Unveiling the Secrets of Ancient Roman Structures:
THE MIGHTY ROMAN CONCRETE
Ancient Roman structures have amazed the world with their remarkable longevity, seemingly defying the effects of time and nature; the enduring strength of these structures has always been a source of fascination and intrigue. In this first volume of our series, “History of Construction,” we delve into the mysteries behind the architectural marvels of ancient Rome, with a special focus on recent findings led by a team from the Massachusetts Institute of Technology that has helped to shed light on the secrets behind their unlikely longevity.
The ancient Romans were renowned for their engineering and construction prowess. Their architectural achievements were rooted in meticulous planning, innovative design, and a deep understanding of materials and their properties. To ensure the durability and stability of their structures, Roman engineers employed various architectural techniques, including the use of arches and vaults.
Arches provide inherent strength and load-bearing capabilities, allowing Roman architects to construct massive structures with greater stability. By distributing weight more efficiently, arches reduced stress and ensured the longevity of iconic buildings such as the Colosseum, triumphal arches, and aqueducts. The elegant and iconic arch design remains a testament to Roman architectural creativity. Roman engineers further pushed the boundaries of construction through their mastery of vaulting techniques. Vaults, created by a series of interconnected arches, produced robust and self-supporting structures that effectively distributed weight. By employing different types of vaults, such as barrel vaults and groin vaults, the Romans constructed grand structures like the Baths of Caracalla and the Basilica of Maxentius, which continue to inspire awe to this day.
However, arches and vaults have been studied and utilised throughout history to strengthen structures and do not directly explain why Roman structures such as the Pantheon, built over 2,000 years ago and featuring the world’s largest unreinforced concrete dome, remain standing to this day. Researchers from the US, Switzerland and Italy however, have now claimed that they have unveiled the secrets to Roman longevity, thanks to the unique properties intertwined within their building materials.
The Mighty Roman Concrete:
In a recent study conducted on ancient Roman concrete by the Massachusetts Institute of Technology (MIT), led by Admir Masic, the team explored the secrets behind the remarkable durability of ancient Roman concrete with one clear aim in mind; discover the secrets of the past utilising modern techniques. The researchers conducted a comprehensive investigation into the chemical and mineral composition of the concrete material to uncover its unique properties. They analysed samples from various structures such as breakwaters, piers, and harbours spread throughout Italy. The research team focused their efforts on the distinctive chunks of white calcium carbonate that seemingly riddled most Roman concrete; they were initially thought to be the result of poor mixing techniques, but that explanation did not convince Admir:
“The idea that the presence of these lime clasts was simply attributed to low-quality control always bothered me.
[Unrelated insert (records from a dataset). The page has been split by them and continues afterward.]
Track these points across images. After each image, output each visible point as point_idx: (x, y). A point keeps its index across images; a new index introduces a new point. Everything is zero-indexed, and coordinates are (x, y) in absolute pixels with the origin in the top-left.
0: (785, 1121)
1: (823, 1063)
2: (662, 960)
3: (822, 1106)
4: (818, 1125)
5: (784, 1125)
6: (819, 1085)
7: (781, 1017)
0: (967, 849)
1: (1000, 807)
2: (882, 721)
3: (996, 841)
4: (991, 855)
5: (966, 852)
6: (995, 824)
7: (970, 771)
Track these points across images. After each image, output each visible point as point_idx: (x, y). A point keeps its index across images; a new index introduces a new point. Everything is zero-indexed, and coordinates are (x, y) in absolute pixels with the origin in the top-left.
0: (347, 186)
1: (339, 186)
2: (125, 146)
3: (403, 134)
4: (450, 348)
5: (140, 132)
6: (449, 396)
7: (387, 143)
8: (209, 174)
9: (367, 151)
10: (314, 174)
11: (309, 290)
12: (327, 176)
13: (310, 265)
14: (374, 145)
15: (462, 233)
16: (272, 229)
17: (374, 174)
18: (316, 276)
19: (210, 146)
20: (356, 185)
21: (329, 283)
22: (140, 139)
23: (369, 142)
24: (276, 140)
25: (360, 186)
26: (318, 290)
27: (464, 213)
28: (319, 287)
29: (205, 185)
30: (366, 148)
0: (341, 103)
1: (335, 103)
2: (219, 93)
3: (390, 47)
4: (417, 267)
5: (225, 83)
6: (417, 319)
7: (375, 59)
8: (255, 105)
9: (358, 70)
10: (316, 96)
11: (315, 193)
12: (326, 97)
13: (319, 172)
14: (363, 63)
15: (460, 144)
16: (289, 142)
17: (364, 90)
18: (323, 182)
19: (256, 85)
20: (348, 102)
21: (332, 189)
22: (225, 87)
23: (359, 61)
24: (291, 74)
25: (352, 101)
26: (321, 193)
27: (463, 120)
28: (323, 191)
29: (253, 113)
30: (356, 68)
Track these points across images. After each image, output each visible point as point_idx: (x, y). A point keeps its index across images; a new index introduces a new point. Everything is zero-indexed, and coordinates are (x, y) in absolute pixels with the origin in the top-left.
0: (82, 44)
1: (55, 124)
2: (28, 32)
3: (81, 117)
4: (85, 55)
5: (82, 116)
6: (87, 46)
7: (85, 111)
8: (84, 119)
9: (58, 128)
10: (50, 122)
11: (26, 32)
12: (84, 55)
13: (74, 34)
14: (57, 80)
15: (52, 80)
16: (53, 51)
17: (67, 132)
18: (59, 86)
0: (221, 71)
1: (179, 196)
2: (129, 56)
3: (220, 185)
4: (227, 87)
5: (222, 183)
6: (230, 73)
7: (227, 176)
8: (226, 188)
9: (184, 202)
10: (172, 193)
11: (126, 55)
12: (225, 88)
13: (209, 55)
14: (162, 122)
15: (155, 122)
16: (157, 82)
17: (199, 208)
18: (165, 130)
If the Romans put so much effort into making an outstanding construction material, following all of the detailed recipes that had been optimised over the course of many centuries, why would they put so little effort into ensuring the production of a well-mixed final product?”
By using advanced imaging techniques, they discovered that Roman concrete consists of a mixture of volcanic ash (primarily from the city of Pozzuoli) along with lumps of quicklime, which is lime in its purest state. When cracks naturally form within the concrete and subsequently fill with water, the quicklime reacts by saturating it with calcium carbonate that then crystallises to fill the space. This process effectively works as a “self-healing” component, which consistently re-strengthens cracked sections of the structures whenever in contact with water. The team conducted a final test to conclude the study and to cement their findings, involving removing the quicklime, which resulted in the material no longer demonstrating the ability to “self-heal”. The thorough work conducted by the team has revealed the reasons why ancient Roman structures have withstood centuries of harsh conditions, whilst modern structures erode relatively quickly in comparison. The study of ancient Roman construction techniques provides invaluable insights for modern engineers and architects.
By examining the durability and stability of these structures, modern builders can acquire knowledge that can be applied to the construction of sustainable, long-lasting buildings. Admir and the research team hopes their discovery could help increase the lifespan of modern concrete and therefore mitigate the notorious environmental impact of the material, which is alone responsible for around eight per cent of global carbon emissions. Is it possible that we could help the future of our planet by studying lessons from the past?
As we explore the history of construction, we gain a deeper appreciation for the techniques that shaped the magnificent ancient Roman structures. In the future volumes of this series, we will delve into other aspects of construction throughout the ages that have influenced both ancient and modern structures.